Al Haris mengatakan, Pemprov Jambi juga membangun sarana infrastruktur di Kabupaten Muarojambi, yakni tebing Sungai Suakkandis dengan dana Rp 1 miliar dan perbaikan saluran air (drainase) kota dengan dana Rp 1 miliar. Selain itu Pemprov Jambi juga terus melakukan pemeliharaan sungai di kawasan Candi Muarojambi dengan dana Rp 500 juta serta pembangunan gedung stadion senilai Rp 15 miliar. Pembangunan gedung stadion tersbeut juga dilakukan secara bertahap.

Khusus untuk pembangunan kawasan Candi Muarojambi, Al Harus mengajak Pemerintah Kabupaten (Pemkab) Muarojambi terus berusaha meningkatkan pengelolaan kawasan Percandian Muarojambi. Hal itupenting karena Candi Muarojambi saat ini sudah memiliki status kawasan Cagar Budaya Nasional (KCBN).

Dikatakan, sinergi (kerja sama) Pemkab Muarojambi, Pemprov Jambi, Pemerintah Pusat dan pihak terkait membangun dan menata KCBN Candi Muarojambi selama ini sudah terjalin dengan baik. Menteri Pariwisata dan Ekonomi Kreatif, Sandiaga Uno, Menteri Koordinator Bidang Kemaritiman dan Investasi, Luhut Binsar Panjaitan, dan Presiden Republik Indonesia, Joko Widodo sudah berkunjung ke Candi Muarojambi satu tahun terahir.

Menurut Al Haris, kunjungan Presiden RI dan para menteri tersebut membuahkan hasil besar, yakni adanya alokasi besar dana pembangunan Candi Muarojambi dari Pemerintah Pusat (Anggaran Pendapatan dan Belanja Nasional/APBN). Dana tersebut khusus pengembangan kawasan percandian Muarojambi sebagai destinasi wisata nasional.

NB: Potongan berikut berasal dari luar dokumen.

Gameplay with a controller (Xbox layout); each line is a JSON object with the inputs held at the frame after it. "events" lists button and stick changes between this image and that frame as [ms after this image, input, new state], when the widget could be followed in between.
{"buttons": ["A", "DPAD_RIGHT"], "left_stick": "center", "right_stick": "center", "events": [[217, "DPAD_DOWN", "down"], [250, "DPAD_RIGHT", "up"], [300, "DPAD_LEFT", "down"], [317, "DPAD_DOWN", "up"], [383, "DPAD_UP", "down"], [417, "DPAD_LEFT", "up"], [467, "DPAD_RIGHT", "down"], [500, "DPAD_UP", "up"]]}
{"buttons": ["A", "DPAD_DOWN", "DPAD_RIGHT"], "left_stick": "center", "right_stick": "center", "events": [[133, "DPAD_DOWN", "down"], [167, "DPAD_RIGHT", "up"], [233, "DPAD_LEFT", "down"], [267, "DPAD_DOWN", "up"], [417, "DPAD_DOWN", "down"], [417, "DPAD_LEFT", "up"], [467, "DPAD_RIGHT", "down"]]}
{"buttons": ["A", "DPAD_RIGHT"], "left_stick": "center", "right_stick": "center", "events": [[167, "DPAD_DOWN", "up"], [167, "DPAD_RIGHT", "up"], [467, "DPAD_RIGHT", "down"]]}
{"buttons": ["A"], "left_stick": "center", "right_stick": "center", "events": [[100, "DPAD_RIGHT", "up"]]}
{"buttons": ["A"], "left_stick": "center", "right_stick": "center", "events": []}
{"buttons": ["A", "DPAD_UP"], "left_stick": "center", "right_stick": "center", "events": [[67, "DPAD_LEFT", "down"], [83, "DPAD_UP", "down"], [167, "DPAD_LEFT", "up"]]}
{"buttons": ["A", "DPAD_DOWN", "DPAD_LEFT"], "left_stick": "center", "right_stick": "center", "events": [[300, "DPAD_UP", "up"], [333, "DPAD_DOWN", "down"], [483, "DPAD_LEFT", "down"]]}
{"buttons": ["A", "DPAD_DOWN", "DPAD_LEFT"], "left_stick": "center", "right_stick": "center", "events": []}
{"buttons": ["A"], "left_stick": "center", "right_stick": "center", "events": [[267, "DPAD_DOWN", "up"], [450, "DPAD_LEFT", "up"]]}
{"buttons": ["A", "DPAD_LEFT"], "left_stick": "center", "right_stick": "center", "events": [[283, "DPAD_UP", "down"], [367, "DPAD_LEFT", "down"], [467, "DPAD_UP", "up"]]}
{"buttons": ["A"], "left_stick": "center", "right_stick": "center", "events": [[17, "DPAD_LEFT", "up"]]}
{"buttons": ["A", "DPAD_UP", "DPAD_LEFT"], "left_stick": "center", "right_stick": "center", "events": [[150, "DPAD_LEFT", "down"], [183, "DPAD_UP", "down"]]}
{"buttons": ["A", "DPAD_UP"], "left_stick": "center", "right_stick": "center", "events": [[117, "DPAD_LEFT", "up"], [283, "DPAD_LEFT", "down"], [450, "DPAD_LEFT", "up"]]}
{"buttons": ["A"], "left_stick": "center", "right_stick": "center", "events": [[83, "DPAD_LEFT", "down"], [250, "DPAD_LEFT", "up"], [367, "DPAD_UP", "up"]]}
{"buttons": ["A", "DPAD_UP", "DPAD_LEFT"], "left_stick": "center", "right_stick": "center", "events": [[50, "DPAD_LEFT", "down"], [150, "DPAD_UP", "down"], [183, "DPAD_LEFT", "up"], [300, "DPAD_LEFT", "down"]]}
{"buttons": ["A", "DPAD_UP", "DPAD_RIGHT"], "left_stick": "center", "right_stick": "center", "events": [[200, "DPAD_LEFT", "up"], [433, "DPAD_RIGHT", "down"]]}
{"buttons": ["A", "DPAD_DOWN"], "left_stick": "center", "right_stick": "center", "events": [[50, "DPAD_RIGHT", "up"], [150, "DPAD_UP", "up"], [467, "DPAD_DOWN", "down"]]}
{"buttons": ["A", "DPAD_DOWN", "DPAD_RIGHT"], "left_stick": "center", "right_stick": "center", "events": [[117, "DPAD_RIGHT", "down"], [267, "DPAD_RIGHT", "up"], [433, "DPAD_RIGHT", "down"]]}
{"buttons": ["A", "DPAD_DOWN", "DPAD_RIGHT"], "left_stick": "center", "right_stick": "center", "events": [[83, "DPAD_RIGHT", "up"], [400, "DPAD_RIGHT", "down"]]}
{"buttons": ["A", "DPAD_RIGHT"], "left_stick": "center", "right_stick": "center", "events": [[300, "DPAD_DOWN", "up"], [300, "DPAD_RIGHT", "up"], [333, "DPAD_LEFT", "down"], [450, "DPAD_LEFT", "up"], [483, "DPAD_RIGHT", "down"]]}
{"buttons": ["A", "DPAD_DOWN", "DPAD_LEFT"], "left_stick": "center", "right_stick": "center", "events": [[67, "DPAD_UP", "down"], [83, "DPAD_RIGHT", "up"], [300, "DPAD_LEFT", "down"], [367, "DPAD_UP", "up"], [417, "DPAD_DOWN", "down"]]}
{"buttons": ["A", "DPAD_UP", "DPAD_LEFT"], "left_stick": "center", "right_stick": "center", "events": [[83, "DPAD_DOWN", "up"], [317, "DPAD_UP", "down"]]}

“Sinergi untuk penataan dan pengembangan kawasan percandian Muarojambi juga harus terus kita tingkatkan untuk memperjuangan agar Candi Muarojambi masuk dalam UNESCO World Heritage (keajaiban dunia),”katanya.

Al Haris lebih lanjut mengatakan, pembangunan Kawasan Industri Kemingking (KIK) di Kabupaten Muarojambi yang sudah masuk dalam Rencana Pembangunan Jangka Menengah Nasional juga diharapkan bisa terlaksana dengan lancar.

“Keberadaan KIK tentunya akan memberikan multiplier effect (manfaat ganda), bukan hanya bagi Kabupaten Muarojambi tetapi juga bagi Provinsi Jambi. Karena itu kami terus mendukung pembangunan KIK sesuai dengan kewenangan Pemprov Jambi,”katanya.

Gubernur Jambi, H Al Haris (dua dari kanan) disaksikan Penjabat Bupati Muarojambi, H Bachyuni Deliansyah (kanan) dan Ketua DPRD Provinsi Jambi, H Edi Purwanto (tiga dari kanan belakang) memotong nasi tumpeng pada peringatan HUT ke – 23 Kabupaten Muarojambi di gedung DPRD Kabupaten Muarojambi, Sengeti, Muarojambi, Provinsi Jambi, Selasa (18/10/2022). (Foto : Matra/KominfoJbi).

Pelayanan Publik

Di bagian lain sambutannya, Al Haris mengatakan, Pemkab Muaraojambi harus terus meningkatkan pelayanan publik agar masyarakat mendapatkan pelayanan yang maksimal. Peningkatan pelayanan publik tersebut dapat dilakukan melalui perencanaan dan pelaksanaan program pembangunan.

Melalui perencanaan yang baik, pelaksanaan program pembangunan di Muarojambi dapat dilaksanakan semakin efektif dan efisien. Efektivitas dan efisiensi pembangunan tersebut sangat mendukung peningkatan daya saing daerah yang bermuara pada peningkatan kesejahteraan masyarakat.

Dijelaskan, kian hari, ekspektasi atau harapan masyarakat terhadap penyelenggaraan pemerintahan dan pelayanan publik kian tinggi. Hal tersebut merupakan hal yang positif sebagai cerminan bahwa masyarakat semakin cerdas, semakin peduli, dan semakin kritis.

“Ekspektasi tinggi tersebut harus kita respon dengan kinerja tinggi, yakni penyelenggaraan pemerintahan dan pelayanan publik yang tanggap terhadap kebutuhan masyarakat, transparan, akuntabel dan inovatif atau penuh terobosan,”ujarnya.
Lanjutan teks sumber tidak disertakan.